With demand for data scientists still outstripping supply, the analytics field is still learning as it goes. Ceadar’s McDonnell calls the current market for data “insatiable”. Shorten says that the inability of companies to fill jobs is creating opportunities for developers to move into the field – assuming it hasn’t been completely automated by the time they qualify. The results, from his perspective, have been positive in that he can work with people who have a broad skill set.
“If we look at developers and data scientists my ideal colleague is someone that has experience of both. You’ll find that quite a bit. You’ll have guys who mathematicians who have taken post graduate degrees or go into industry and upskill on their computer programming, or vice versa, I can see them as being symbiotic and augmented analytics is very much akin to that,” he says. “We have a person in our team who used to work as a software developer and then she began her PhD in analytics when she joined our team. She took her computer science and technology background and coupled it with the natural language processing skills and capabilities she has grown to develop a recommender system that enables software developers to ask questions. You could type in ‘I’m looking for a use case to test an API that does x’, and it goes off and mines through 200,000 test cases that were pre-written, tries to match up the description of the test case you are looking for, and it comes back and says ‘here’s an example of 10 test cases that might match your question’, ranked in order of how accurately they match your question. That’s one side of the house enabling software development and vice versa.”
As for putting the value of augmented analytics into the hands of non-technical staff, the lack of actual demand would indicate a lack of awareness.
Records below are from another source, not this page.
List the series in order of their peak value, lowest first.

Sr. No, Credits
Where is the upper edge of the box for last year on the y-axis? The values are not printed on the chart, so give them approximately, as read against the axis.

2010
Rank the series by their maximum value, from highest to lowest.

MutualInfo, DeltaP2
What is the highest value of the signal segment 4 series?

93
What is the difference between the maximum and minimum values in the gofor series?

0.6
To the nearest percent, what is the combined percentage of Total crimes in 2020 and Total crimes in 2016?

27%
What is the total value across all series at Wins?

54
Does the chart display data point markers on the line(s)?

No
Marc O’Regan, chief technology officer of Dell Technologies takes the view that “like all emerging technologies the offload of these current process and skills to the machine requires a ‘data first, digitally driven’ approach and a leap of faith. Managing the data flow and lifecycle will also surface issues and solutions.”
O’Regan echoes the point about the quality of data sets. For him, the absence of unified data standards means the role of data scientist isn’t threatened, though it may change.
“One of the core issues is data preparation and this is what data scientists struggle with most. Aggregation of data and resources to help in this regard has been an industry requirement for some time,” he says.
“Data scientists are interested in the correlation of data, the use of mathematics and mathematical functions and the mapping of such to data and data sets and points of interest in order to extract value. We still need these skills in order to deliver specific outcomes.”
Whether the arrival of augmented analytics will force any organisational changes is to be decided. This raises the question whether new roles should be created or expertise spread across the enterprise?
“I think the enterprise needs to adapt to the distributed nature of the ecosystem as it develops,” says O’Regan. “This is a sea change for most organisations and addressing data across this linear ecosystem takes vision and execution from C-suite.”